Revolta Militar 1924

A Revolta Militar de 1924 na Cidade de Óbidos, quando a mesma foi bombardeada por aviões do governo.

ÓBIDOS - Eram seis horas da manhã no dia 26 de julho de 1924, quando se ouviu falar que havia bombardeio na cidade, não podíamos acreditar e tranquilamente dirigiram-se os padres à Matriz para a celebração das Santas Missas.

Notava-se entretanto menor assistência e concorrência para o confessionário apesar de ser o dia da Festa da Padroeira Sant’Anna que em geral se festejava com grande concorrência.

Acabada a primeira Santa Missa, viu-se nas ruas e travessas a correria do povo e o fechamento das casas. Os habitantes fugiram para conseguir em tempo as lanchas e embarcações ancoradas no porto. Não havia mais dúvida, a coisa era séria.

No largo da Matriz de Sant’Anna colocaram-se canhões em posição contra o navio de guerra, que se viu na boca do Rio Trombetas. Era uma canhoneira dos revoltosos de Manaus que vieram perturbar a tranqüilidade da nossa pequena cidade, o boato de um assalto da fortaleza pelos revoltosos que vinham cercar a cidade em número elevado aumentaram o susto do povo aterrorizado que fugiu loucamente pelas matas.

As ruas estão desertas, a cidade completamente abandonada. Entretanto o dia passa sem incidentes, começa a circular entre os soldados que os oficiais da fortaleza tinham aderido à revolta. Essa notícia vai se confirmando. Cerca de sete horas da noite ouvem-se gritos: Viva a Revolta! O comandante do IV Grupo foi preso pelos seus súditos e as forças da revolta vinham entrando na cidade, Óbidos estava na mão dos revoltosos.

Os dias seguintes eram de ansiedades e incertezas, porém permaneciam calmos. O povo entretanto não voltou do interior, dois dos nossos padres se retiraram para Oriximiná e Terra Santa enquanto o terceiro vigiava pelos conventos e as Igrejas. As Irmãs Clarissas mandamos para Santarém, a vida tornou-se enfadonha dentro da cidade. Estávamos presos sem poder trabalhar, devido aos sobressaltos até o dia 20 de agosto, nesse dia circulou a notícia de que as forças legais já tinham chegado em Santarém e que elas tinham mandado uma intimação aos revoltosos a depor as armas sob pena de virem a cidade e a fortaleza bombardeadas.

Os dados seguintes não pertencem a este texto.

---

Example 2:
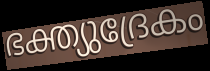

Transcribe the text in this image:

ഭക്ത്യുദ്രേകം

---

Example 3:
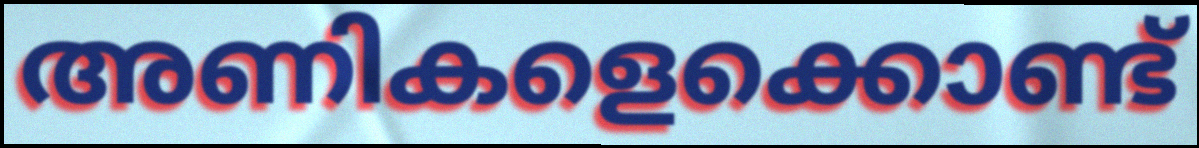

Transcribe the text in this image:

അണികളെക്കൊണ്ട്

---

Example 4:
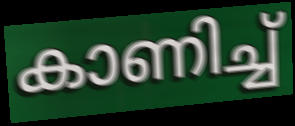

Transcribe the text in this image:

കാണിച്ച്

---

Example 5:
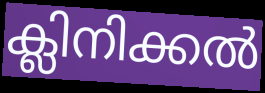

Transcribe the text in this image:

ക്ലിനിക്കൽ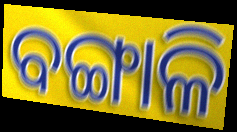
ବଙ୍ଗାଳି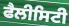
ਫੈਲੀਸਿਟੀ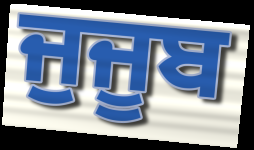
ਜੁਜੂਬ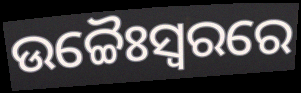
ଉଚ୍ଚୈଃସ୍ୱରରେ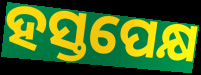
ହସ୍ତପେକ୍ଷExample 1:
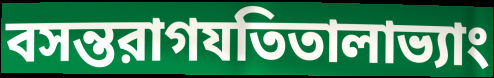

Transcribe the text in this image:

বসন্তরাগযতিতালাভ্যাং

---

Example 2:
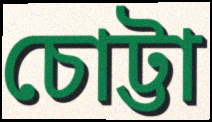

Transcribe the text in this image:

চোট্টা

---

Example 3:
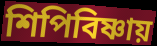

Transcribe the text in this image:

শিপিবিষ্ণায়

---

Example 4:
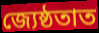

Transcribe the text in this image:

জ্যেষ্ঠতাত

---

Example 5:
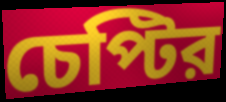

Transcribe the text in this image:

চেপ্টিরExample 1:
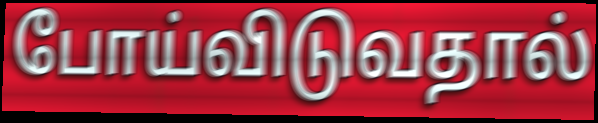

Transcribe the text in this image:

போய்விடுவதால்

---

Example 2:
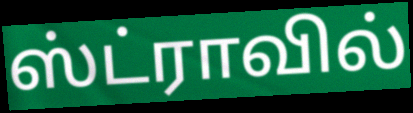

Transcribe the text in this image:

ஸ்ட்ராவில்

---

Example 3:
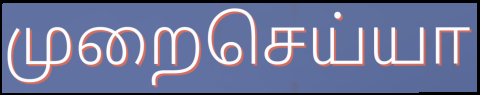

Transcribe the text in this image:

முறைசெய்யா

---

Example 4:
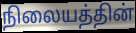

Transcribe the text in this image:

நிலையத்தின்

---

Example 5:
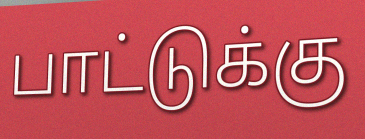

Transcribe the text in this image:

பாட்டுக்கு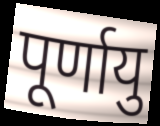
पूर्णायु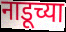
नाडूच्या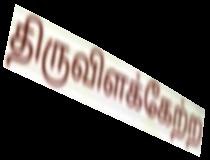
திருவிளக்கேற்ற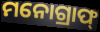
ମନୋଗ୍ରାଫ୍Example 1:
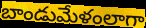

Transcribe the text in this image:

బాండుమేళంలాగా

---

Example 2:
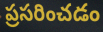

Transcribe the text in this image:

ప్రసరించడం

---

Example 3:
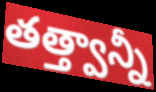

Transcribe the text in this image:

తత్త్వాన్నీ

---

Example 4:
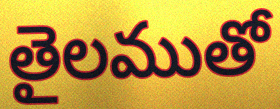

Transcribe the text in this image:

తైలముతో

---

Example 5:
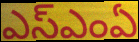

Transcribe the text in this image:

ఎస్ఎంఏ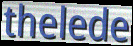
theledeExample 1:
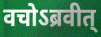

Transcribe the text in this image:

वचोऽब्रवीत्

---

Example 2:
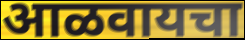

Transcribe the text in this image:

आळवायचा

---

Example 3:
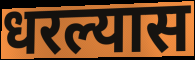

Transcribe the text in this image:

धरल्यास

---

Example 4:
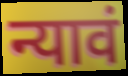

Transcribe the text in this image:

न्यावं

Os revoltosos preparam-se para resistir e em expectativas de graves acontecimentos retiravam-se os últimos moradores. No dia 23 aparecem dois aviões legalistas evoluindo sobre a cidade e lançando duas bombas sobre a fortaleza sem entretanto causar dano. Ouve-se um fuzilar impertinente no centro da cidade e nos dois fortes. Os aviões eram nervosamente alvejados pelos revoltosos que entretanto seguiram serenamente seu caminho em boa altura desaparecendo depois no horizonte. No dia 24, novamente alarme, era outra vez o avião legalista. Houve alguns disparos dos grandes canhões contra os navios das forças legais que mal se enxergavam abaixo da Ilha Grande e a fuzilaria de metralhadoras contra o avião. O efeito do aparecimento dos dois aviões causou um terrível pânico entre os seviciosos.

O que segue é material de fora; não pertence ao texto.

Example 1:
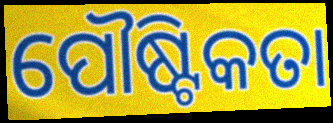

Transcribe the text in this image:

ପୌଷ୍ଟିକତା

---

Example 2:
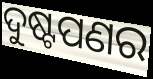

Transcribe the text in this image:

ଦୁଷ୍ଟପଣର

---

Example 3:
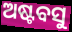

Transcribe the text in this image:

ଅଷ୍ଟବସୁ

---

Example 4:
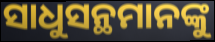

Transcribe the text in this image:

ସାଧୁସନ୍ଥମାନଙ୍କୁ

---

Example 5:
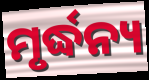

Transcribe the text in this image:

ମୃର୍ଦ୍ଧନ୍ୟ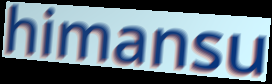
himansu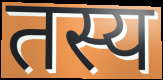
तस्य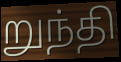
றுந்தி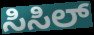
ಸಿಸಿಲ್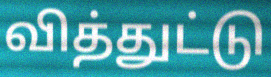
வித்துட்டுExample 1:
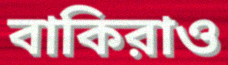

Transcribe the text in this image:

বাকিরাও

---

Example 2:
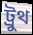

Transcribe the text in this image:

ট্রুথ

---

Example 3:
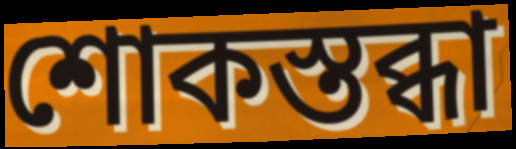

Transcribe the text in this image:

শোকস্তব্ধা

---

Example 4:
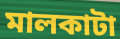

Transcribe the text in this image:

মালকাটা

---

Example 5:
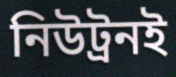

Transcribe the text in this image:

নিউট্রনইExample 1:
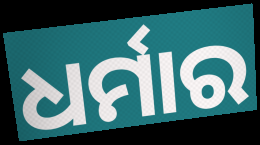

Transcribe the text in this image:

ଧର୍ମାର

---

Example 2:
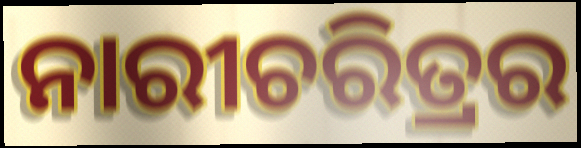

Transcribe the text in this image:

ନାରୀଚରିତ୍ରର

Centenas de soldados de todas as classes fugiram precipitadamente sem mesmo saber para onde, uns fugindo pelas matas e lagos, outros atravessando o Amazonas rumo à Ilha Grande. As seis horas do dia seguinte correm os primeiros boatos da capitulação. O padre que durante o fuzilar das metralhadoras e o troar dos canhões se tinha retirado para a margem oposta, volta com uns rapazes e entrando na cidade, verificou a realidade dos fatos, Óbidos estava a salvo, acabava a Revolução e festivamente repicaram-se os sinos de nossa velha Matriz, anunciando aos povos refugiados a paz que ansiosamente esperaram.